• **Requirement 1**: According to the comment thread about Holy Trinity on Levitt St., what feature is the real Sullivan touch?
• **Requirement 2**: Echo, word for word, the stretch of the comment thread about Holy Trinity on Levitt St. from "Date: 2003-06-09 05:56" through "(of blessed memory)".

• **Excerpted text**:
-*-

Date: 2003-06-09 05:56 pm (UTC)

Holy Trinity on Levitt St..

From: [identity profile] darkphuque.livejournal.com
Have you ever gone there? When you consider it is the *only* church Louis Sullivan ever built, its quite a piece.
The stained glass windows are the real Sullivan touch. They house the Tikvin Icon, which Bp. John Garclaves (of blessed memory)
smuggled out of Russia. It was brought out on Great Feast days. I helped serve a funeral there in the early eighties.
It is a wonderful piece of architecure, but the iconography is terrible. The Church was endowed by Nicholas I, if memory serves cotrrectly.
Date: 2003-06-11 07:58 am (UTC)

Re: Holy Trinity on Levitt St..

From: [identity profile] muckefuck.livejournal.com
I've always wanted to, but it's just not a neighbourhood I'm in the habit of visiting. (I really need to make some strategically-placed friends.) What's so terrible about the iconography?
Date: 2003-06-11 09:31 am (UTC)

Re: Holy Trinity on Levitt St..

From: [identity profile] darkphuque.livejournal.com
The wall Icons and those in the Iconostasion are from that period in Russian history when they weren't Icons but "Paintings". They all look like something out of 19th cent Austra...and poorly done at that.

-*-

• **Data segment**:
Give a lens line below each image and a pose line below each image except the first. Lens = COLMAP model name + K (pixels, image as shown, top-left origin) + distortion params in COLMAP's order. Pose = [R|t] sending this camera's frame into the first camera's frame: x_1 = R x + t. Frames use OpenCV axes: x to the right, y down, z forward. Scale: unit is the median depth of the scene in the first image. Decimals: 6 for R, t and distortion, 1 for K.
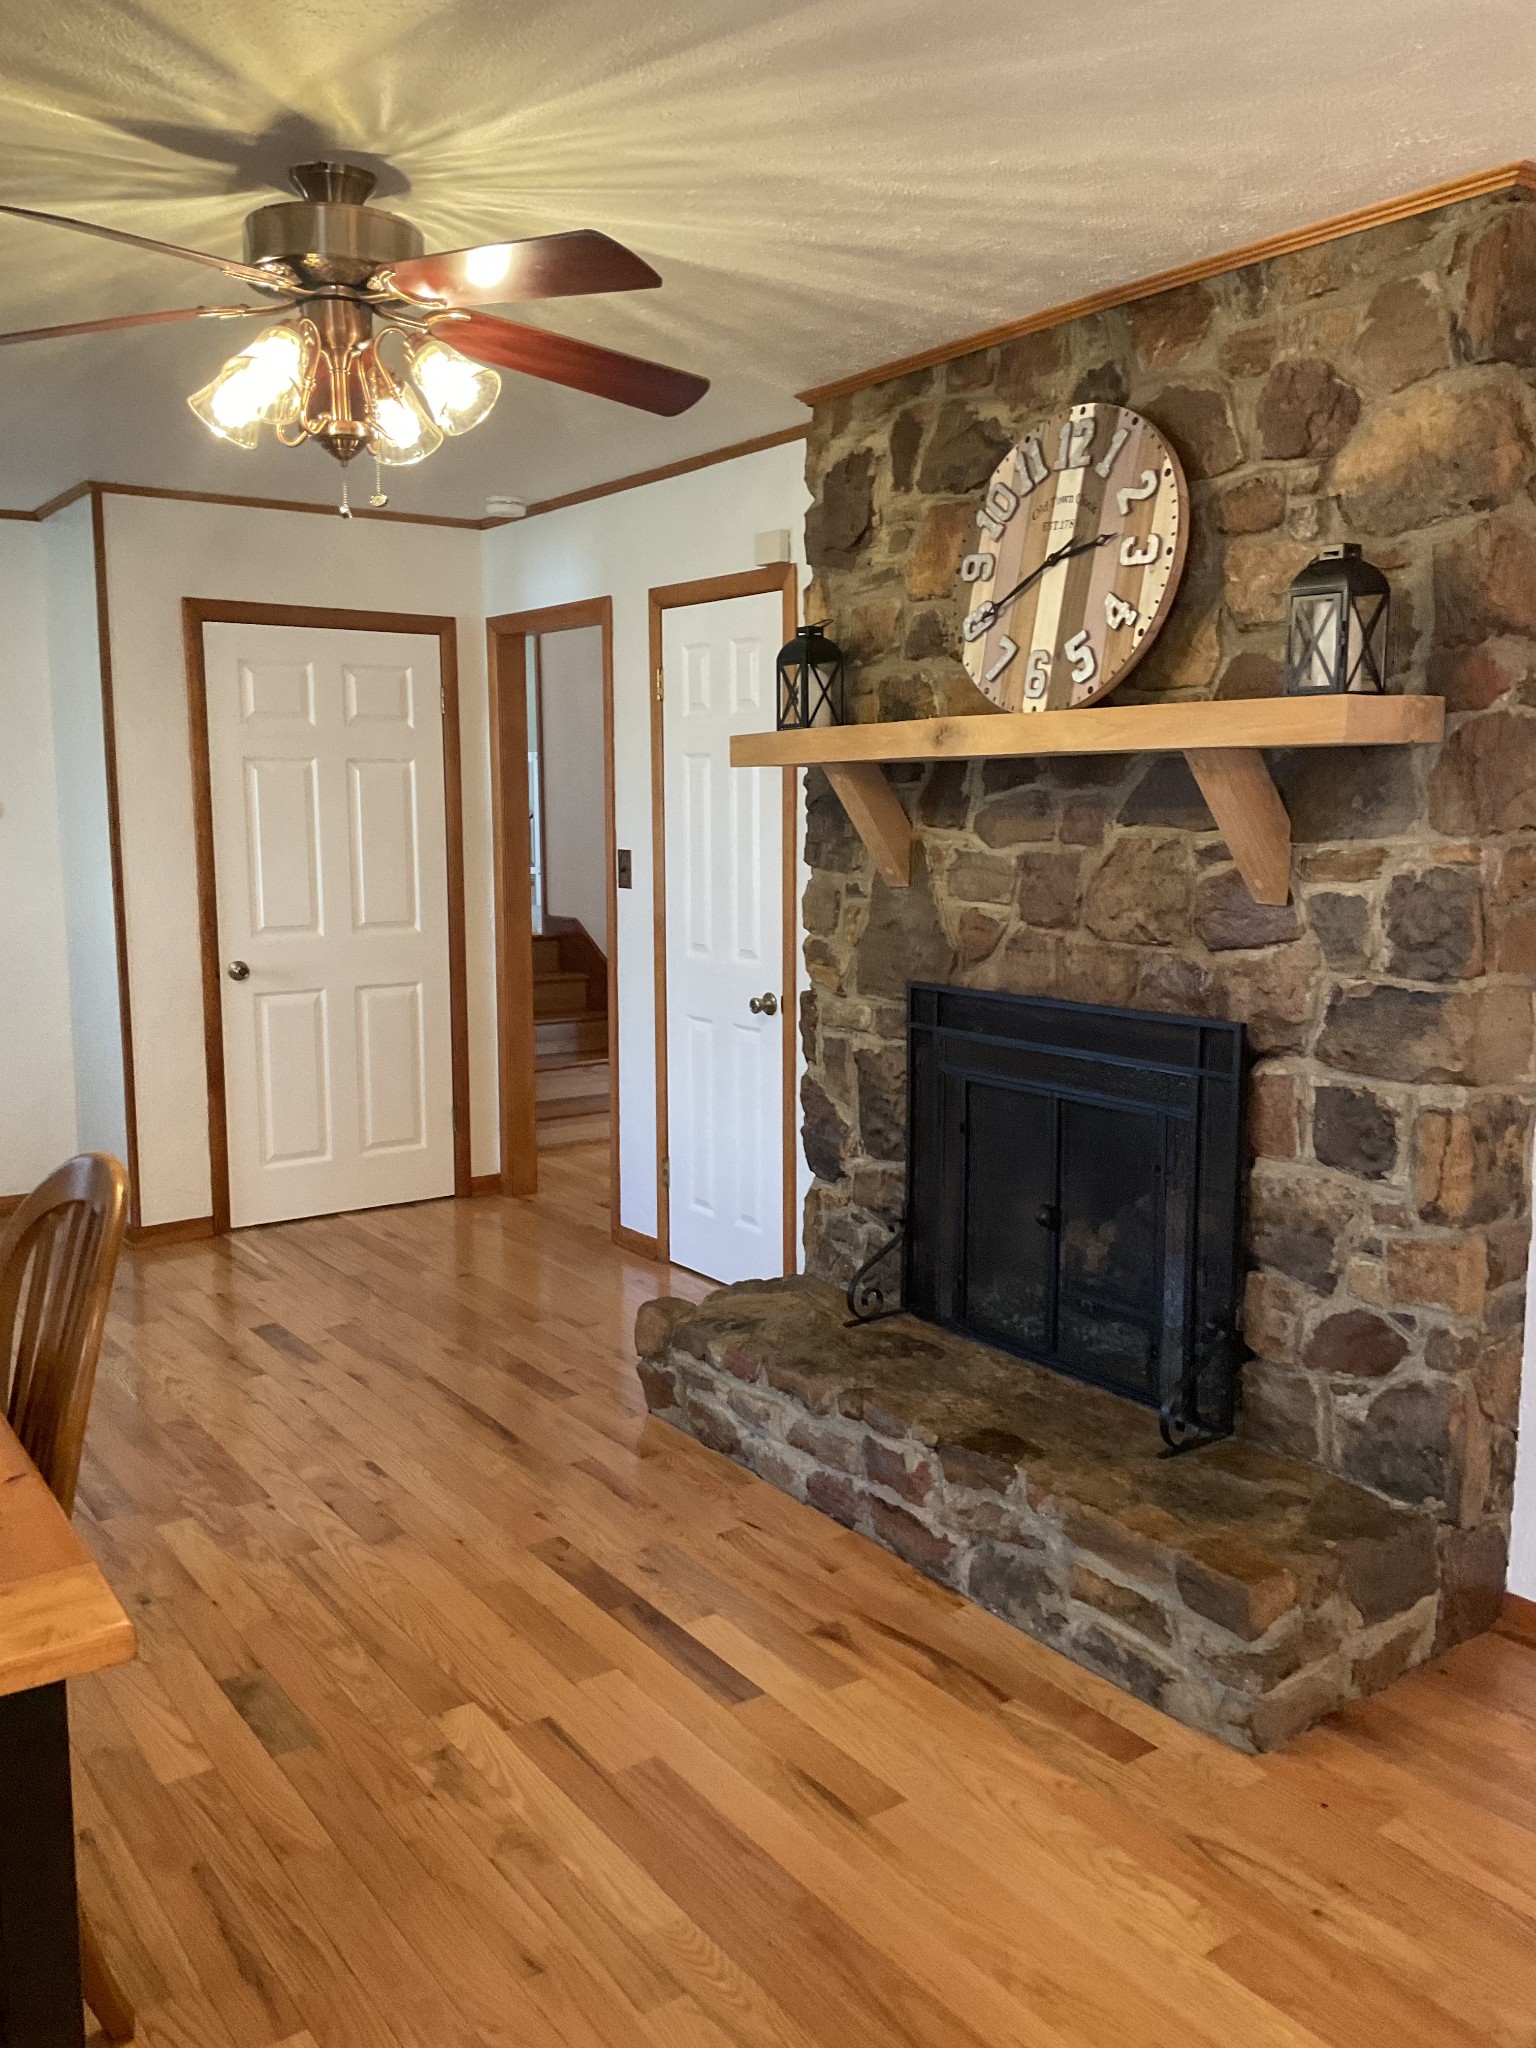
lens RADIAL K [[1675.2, 0, 768.1], [0, 1675.2, 1020.1], [0, 0, 1]] dist [0.014422, -0.020372]
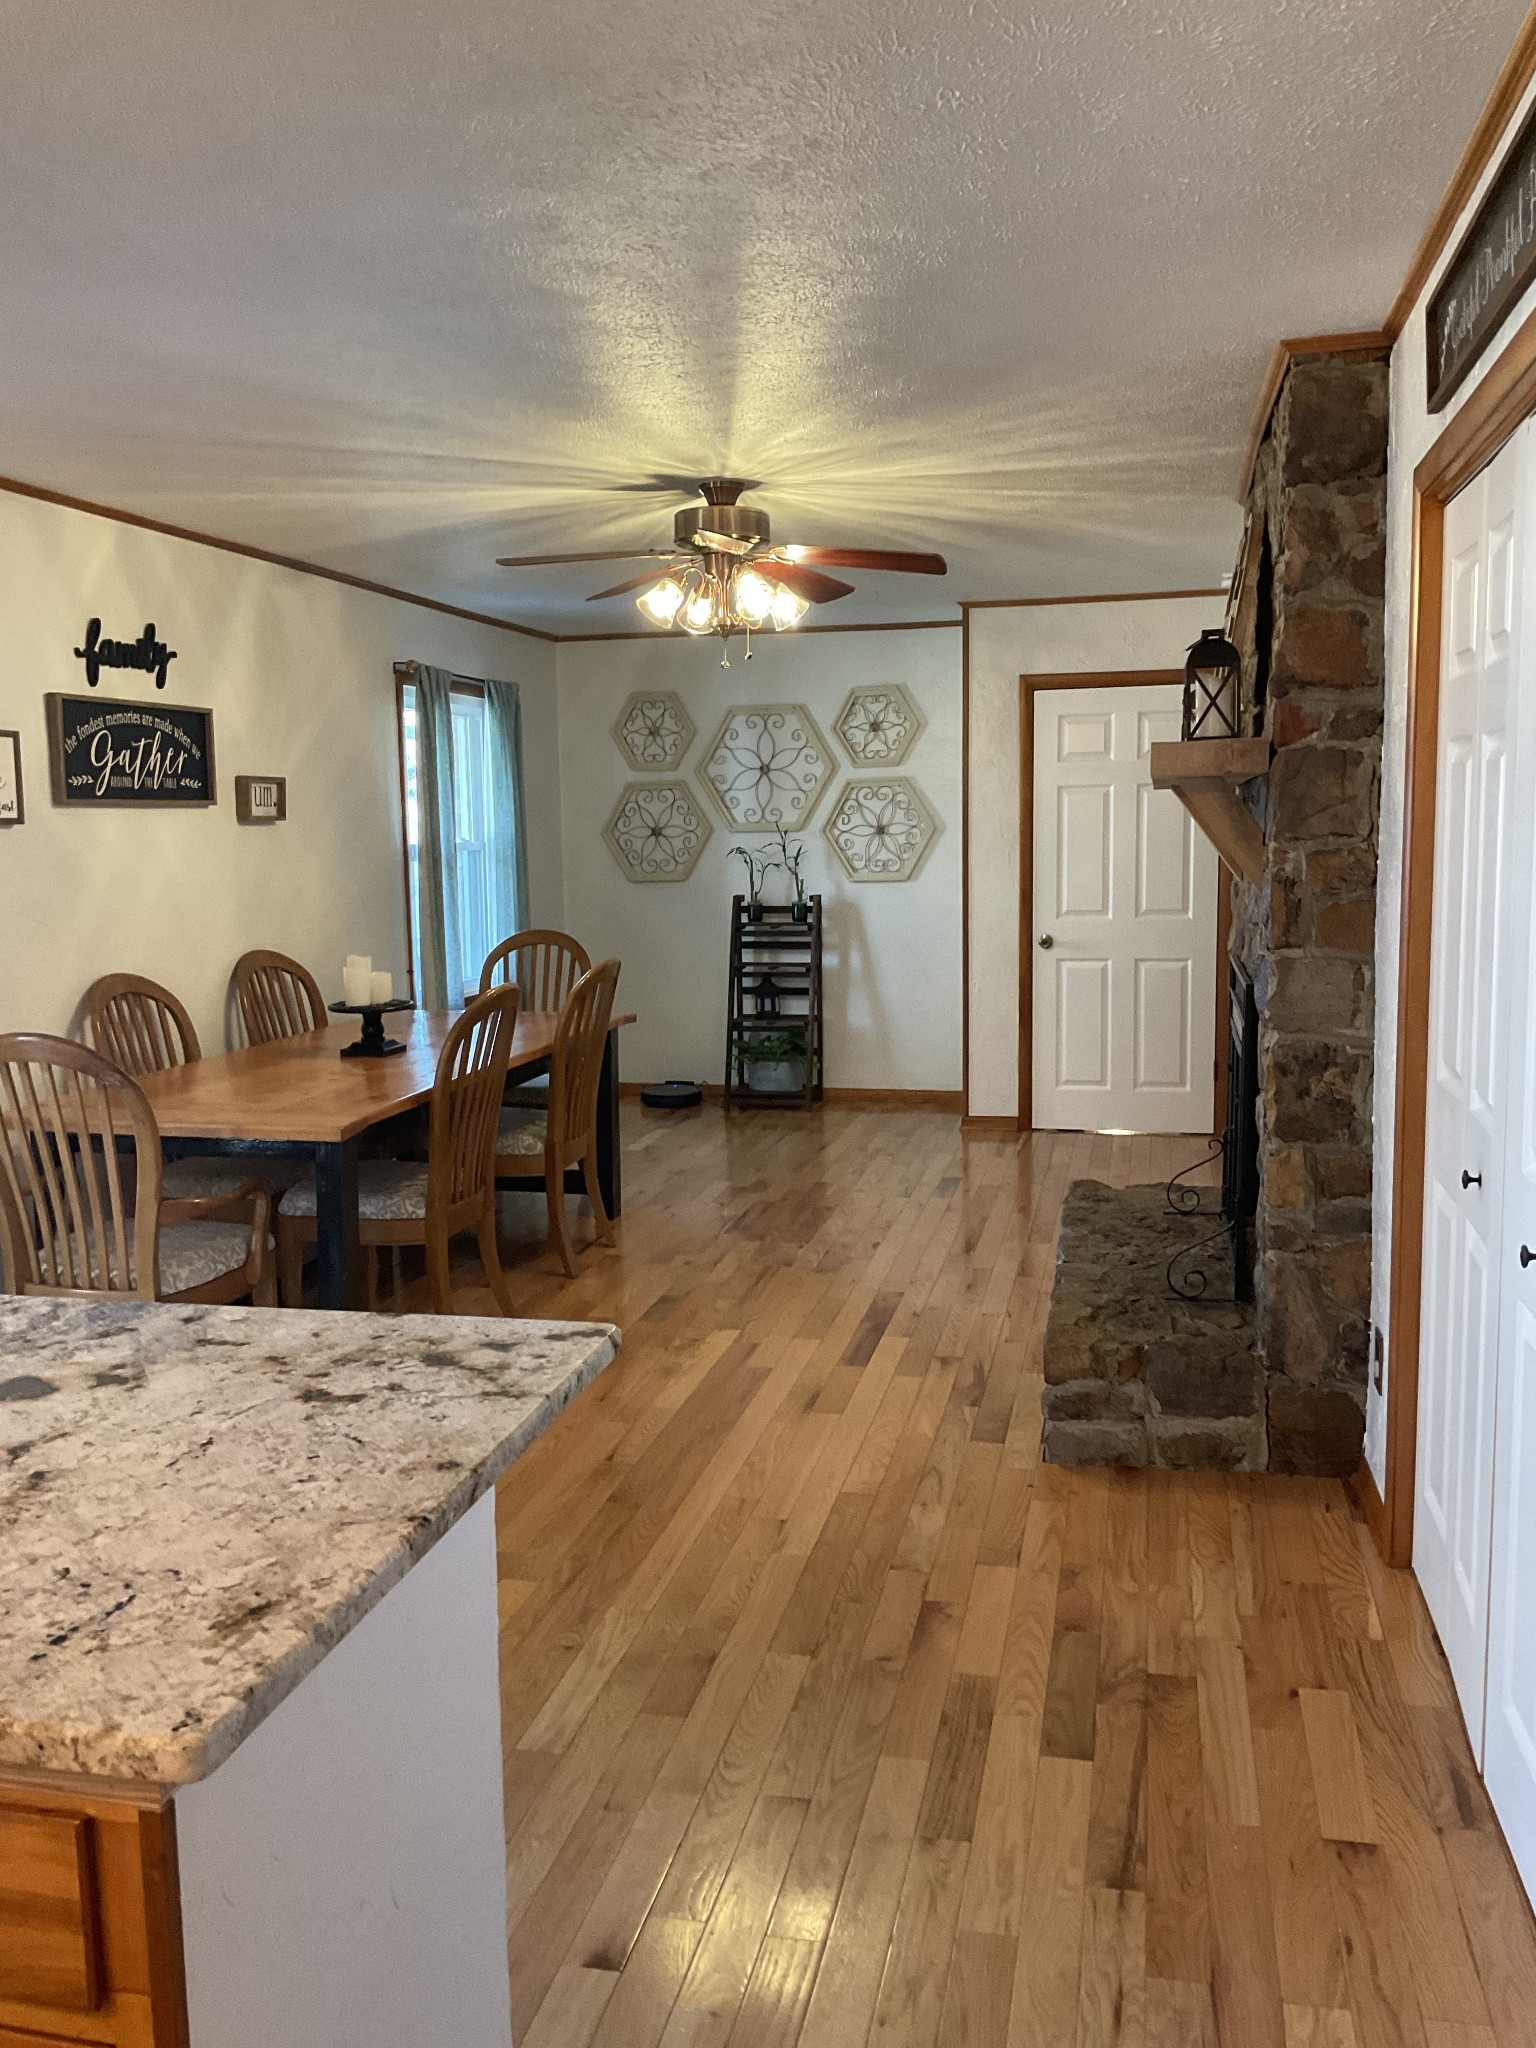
lens RADIAL K [[1675.2, 0, 766.1], [0, 1675.2, 1024.3], [0, 0, 1]] dist [0.014422, -0.020372]
pose [[0.663731, 0.078289, -0.743863, 1.048591], [-0.080529, 0.996206, 0.032993, 0.021099], [0.743624, 0.038005, 0.667518, -0.163357]]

-*-

• **Task solution 1**: The stained glass windows.

• **Task solution 2**:
Date: 2003-06-09 05:56 pm (UTC)

Holy Trinity on Levitt St..

From: [identity profile] darkphuque.livejournal.com
Have you ever gone there? When you consider it is the *only* church Louis Sullivan ever built, its quite a piece.
The stained glass windows are the real Sullivan touch. They house the Tikvin Icon, which Bp. John Garclaves (of blessed memory)